Looking down from the Spanish Steps, Cruise recalled a scene from the film shot at this iconic landmark.

“We turned this beautiful plaza into an outdoor set for one day when we filmed here and it was fantastic,” he said. “We did that by shutting it down to the public, and I admit it’s one of those things I ask studios on a regular basis.”

She continued, “I love doing these things and organizing them. I love traveling not only to promote my films, but also and above all to make them, because this allows me to promote and teach my know-how, and in doing so help the whole industry, all over the world, to grow. That’s why when I take films to different countries, I review them in that language and try to see the best of their cinema at that time in their theatres.”

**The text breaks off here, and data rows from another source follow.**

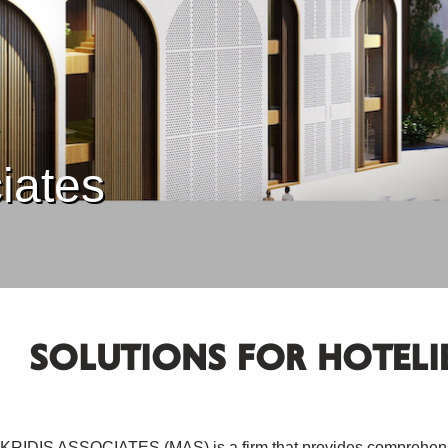
iates
SOLUTIONS FOR HOTELI
RIDIS ASSOCIATES (MAS) is a firm that provides comprehensi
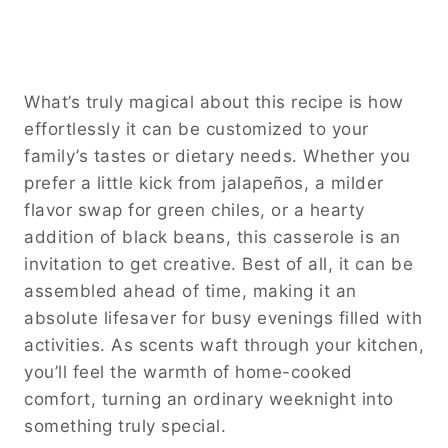
What’s truly magical about this recipe is how
effortlessly it can be customized to your
family’s tastes or dietary needs. Whether you
prefer a little kick from jalapeños, a milder
flavor swap for green chiles, or a hearty
addition of black beans, this casserole is an
invitation to get creative. Best of all, it can be
assembled ahead of time, making it an
absolute lifesaver for busy evenings filled with
activities. As scents waft through your kitchen,
you’ll feel the warmth of home-cooked
comfort, turning an ordinary weeknight into
something truly special.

Nearly 61, Cruise hasn’t lost his childlike smile or, he admits, his youthful ambition. “Since I was a child, I used to look at the tallest buildings, skyscrapers, and imagine how to climb them, or better still, how to get down to the ground from above. Without using the stairs, of course, but also without losing your life,” he added. “I think it’s that childhood dream that always pushes me further and makes me face these challenges on my own.”

Cruise’s ride through the center of Rome, in a vintage yellow Fiat 500, in the first Mission Impossible it is already part of the collective cinematographic imagination. The mad rush between Rione Monti, Via dei Serpenti which skirts Colle Oppio, through the streets around Santa Maria Maggiore before taking the less conventional descent along the Trinità dei Monti stairway, to a stop at the foot of the Spanish Steps. “I love Rome, it’s a wonderful city. I’m completely crazy about it and it’s been great to work here,” she said. “Thank you for welcoming me and for allowing us to work well.”